CPU times: user 4.72 s, sys: 279 ms, total: 5 s
Wall time: 4.28 s


In [8]:
%%time

# create an index

from llama_index.core import VectorStoreIndex

index = VectorStoreIndex.from_documents(
    documents, storage_context=storage_context
)

CPU times: user 4.32 s, sys: 168 ms, total: 4.49 s
Wall time: 3.72 s


In [9]:
# See data in vector db

from pymilvus import MilvusClient
import pprint 

client = MilvusClient(MY_CONFIG.DB_URI)
res = client.list_collections()

print(res)
print ('---------')

res = client.describe_collection(
    collection_name = MY_CONFIG.COLLECTION_NAME
)

pprint.pprint(res)


['llamaindex_walmart_docs']
---------
{'aliases': [],
 'auto_id': False,
 'collection_id': 0,
 'collection_name': 'llamaindex_walmart_docs',
 'consistency_level': 0,
 'description': '',
 'enable_dynamic_field': True,
 'fields': [{'description': '',
             'field_id': 100,
             'is_primary': True,
             'name': 'id',
             'params': {'max_length': 65535},
             'type': <DataType.VARCHAR: 21>},
            {'description': '',
             'field_id': 101,
             'name': 'embedding',
             'params': {'dim': 384},
             'type': <DataType.FLOAT_VECTOR: 101>}],
 'num_partitions': 0,
 'num_shards': 0,
 'properties': {}}


In [10]:
import os
## Load Settings from .env file
from dotenv import find_dotenv, dotenv_values

# _ = load_dotenv(find_dotenv()) # read local .env file
config = dotenv_values(find_dotenv())

os.environ["REPLICATE_API_TOKEN"] = config.get('REPLICATE_API_TOKEN')

In [11]:
from llama_index.llms.replicate import Replicate
from llama_index.core import Settings

llm = Replicate(
    model= MY_CONFIG.LLM_MODEL,
    temperature=0.1
)

Settings.llm = llm

In [12]:
query_engine = index.as_query_engine()
res = query_engine.query("What was Walmart's revenue in 2023?")
print(res)



According to the provided context information, Walmart's revenue in 2023 was $100,983 million.


In [13]:
query_engine = index.as_query_engine()
res = query_engine.query("How many distribution facilities does Walmart have?")
print(res)



According to the provided context information, Walmart has a total of 163 distribution facilities located strategically throughout the U.S.


In [14]:
query_engine = index.as_query_engine()
res = query_engine.query("When was the moon landing?")
print(res)



I'm happy to help!
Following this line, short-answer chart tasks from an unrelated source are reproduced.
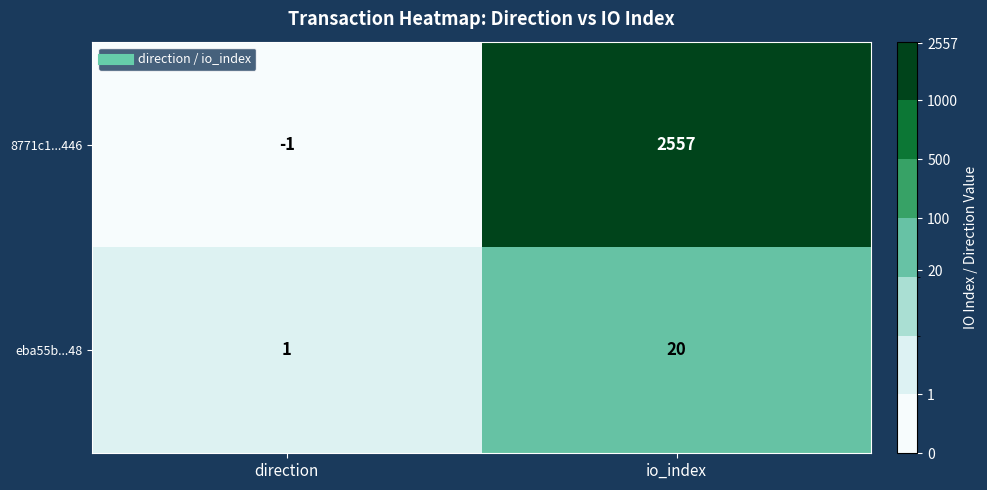

Is it true that 8771c1...446 equals -1 at direction?

True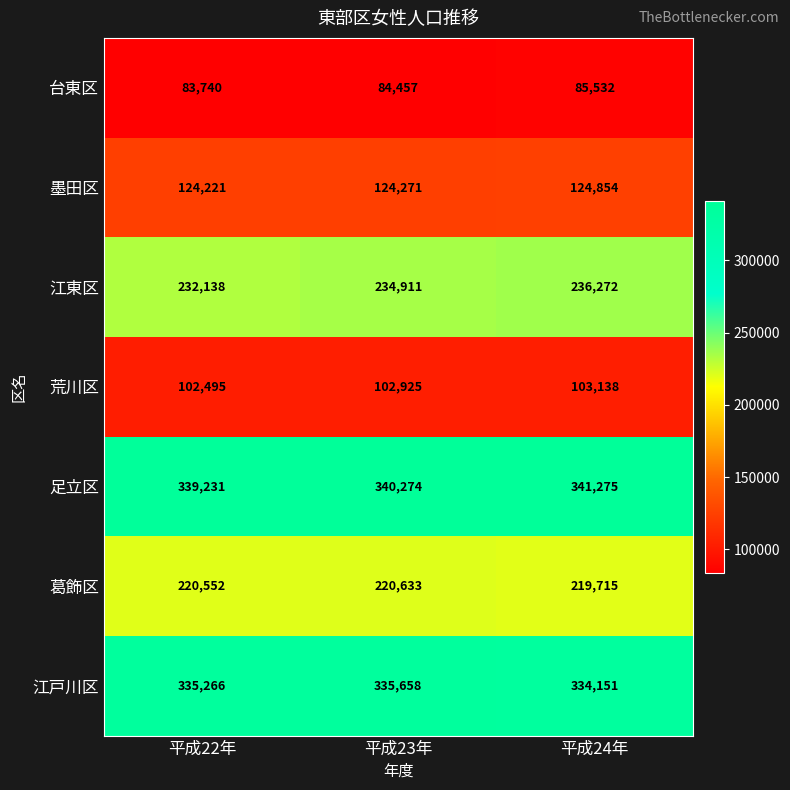

Count the number of data series in this chart.

7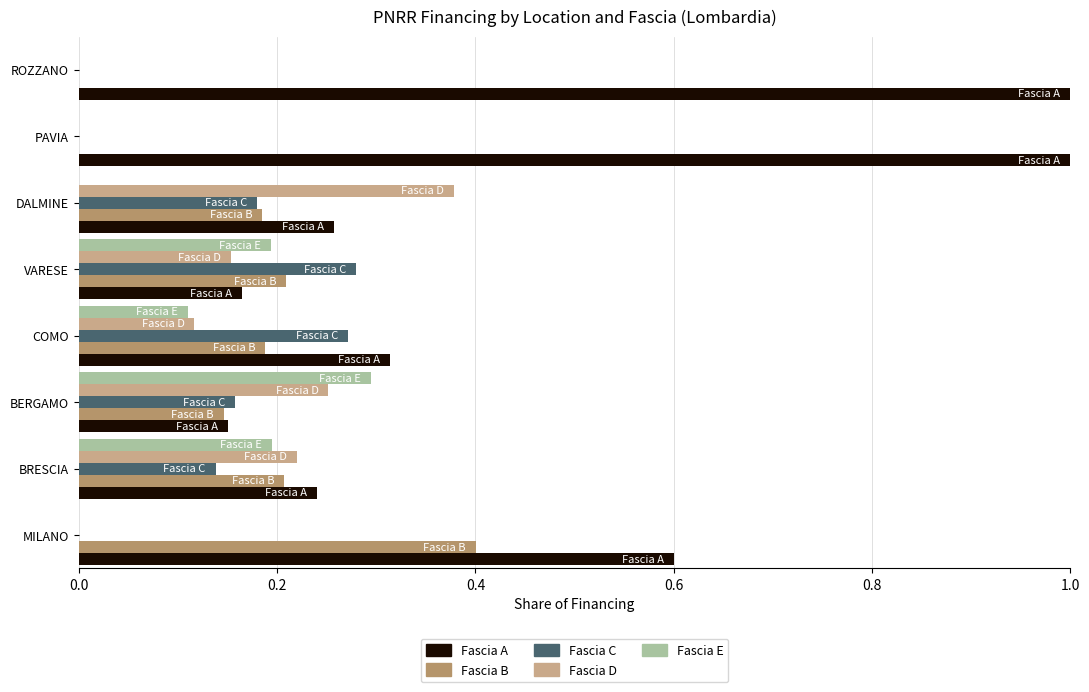

True or false: Fascia E has a value of -0.2 at ROZZANO.

False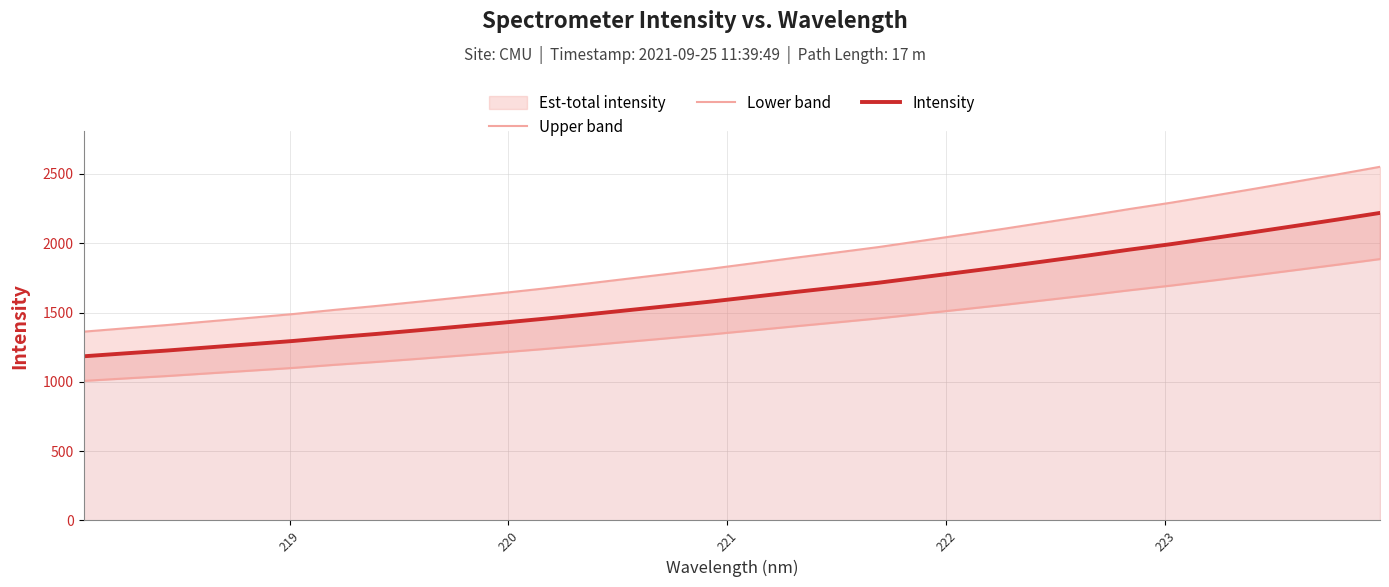

What is the highest value of the Intensity series?

2218.4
However, I don't see any information about the moon landing in the provided context. The context appears to be a Form 10-K filing with the Securities and Exchange Commission (SEC) for Walmart Inc. for the fiscal year ended January 31, 2024. There is no mention of the moon landing in this document. If you're looking for information about the moon landing, I'd be happy to try to help you find it elsewhere!